Catalysis speeds up the chemical reaction without being consumed in the process.
In the production of sulfuric acid, vanadium(V) oxide (V₂O₅) is used as a catalyst.
It helps convert sulfur dioxide (SO₂) to sulfur trioxide (SO₃) quickly.
Catalysts are essential in industrial processes, making reactions more efficient.

They work by providing an alternative reaction pathway with a lower activation energy.
This means more molecules have enough energy to react when they collide.
In summary, catalysts like V₂O₅ enable the large-scale production of sulfuric acid by making the conversion of SO₂ to SO₃ faster and more energy-efficient.

Partial Pressures

Partial pressure is the pressure exerted by an individual gas in a mixture of gases.

In our problem, we deal with the partial pressures of SO₂, O₂, and SO₃.
At equilibrium, the total pressure is the sum of the partial pressures of all gases present.
Partial pressures help us understand how each gas contributes to the overall system.

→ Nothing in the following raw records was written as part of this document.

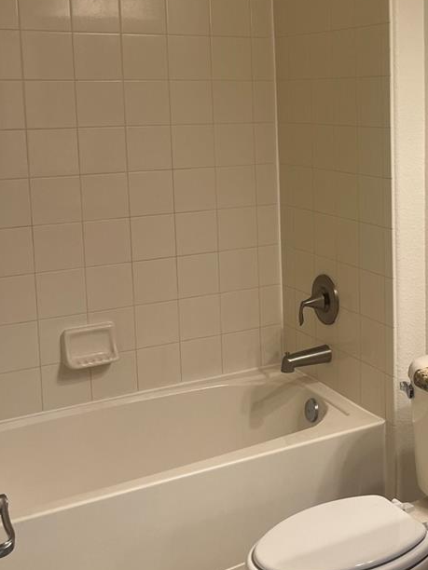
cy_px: 187
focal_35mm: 51
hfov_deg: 27.3
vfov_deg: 37.1
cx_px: 402
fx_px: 841
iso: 64
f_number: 1.6
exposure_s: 1/120
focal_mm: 5.1
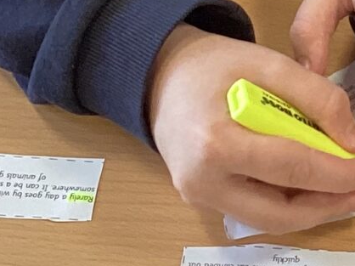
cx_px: 445
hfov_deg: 10.2
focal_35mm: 190
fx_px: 1947
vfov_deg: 7.8
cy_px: 17
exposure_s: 1/50
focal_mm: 3.3
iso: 100
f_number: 2.4
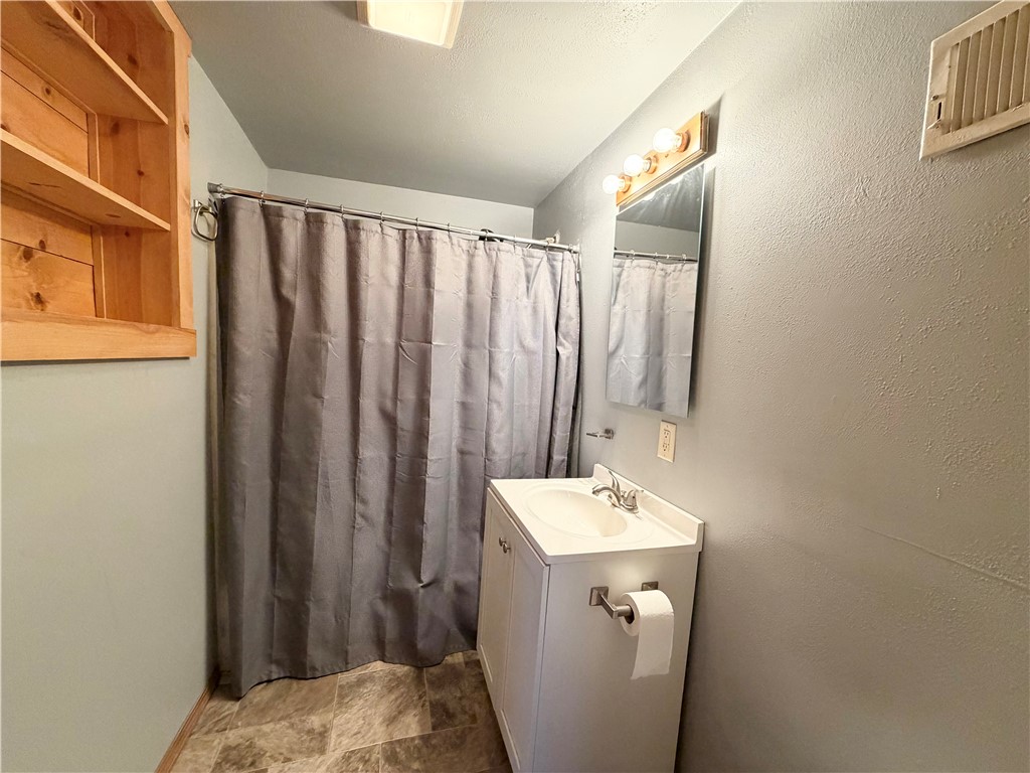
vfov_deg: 85.7
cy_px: 386
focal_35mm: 14
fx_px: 417
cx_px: 515
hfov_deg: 102.1
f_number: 2.2
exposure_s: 1/60
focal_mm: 2.22
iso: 400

For instance, we calculated the initial SO₂ pressure using the ideal gas law, and then used the equilibrium expression to determine O₂ partial pressure.
When the ratio of SO₃ to SO₂ is 1:1, we found:
\[P_{O_2} = \frac{P_{SO_2}^2}{K_p \times P_{SO_3}^2} = 0.314 \text{ atm} \]

This helps us ensure that the reaction proceeds with the desired balance of gases.

Mole Ratio Calculations

Mole ratio calculations are vital for understanding the relationships between reactants and products in chemical reactions.
We use the balanced chemical equation to determine these ratios.
In our problem, the ratio of SO₃ to SO₂ tells us how much O₂ is needed:

• For a 1:1 ratio (SO₃:SO₂), we maintained equal partial pressures
• For a 95:5 ratio (SO₃:SO₂), we used:
  \[K_p = 3.18 = \frac{(0.95x)^2}{(0.05x)^2 \times P_{O_2}} = \frac{0.9025x^2}{0.0025x^2 \times P_{O_2}} \]
  and solved for the oxygen partial pressure:
  \[P_{O_2} = \frac{0.9025}{3.18 \times 0.0025} \approx 113.77 \text{ atm} \]
  Understanding mole ratios helps ensure the reaction yields the desired product ratios efficiently.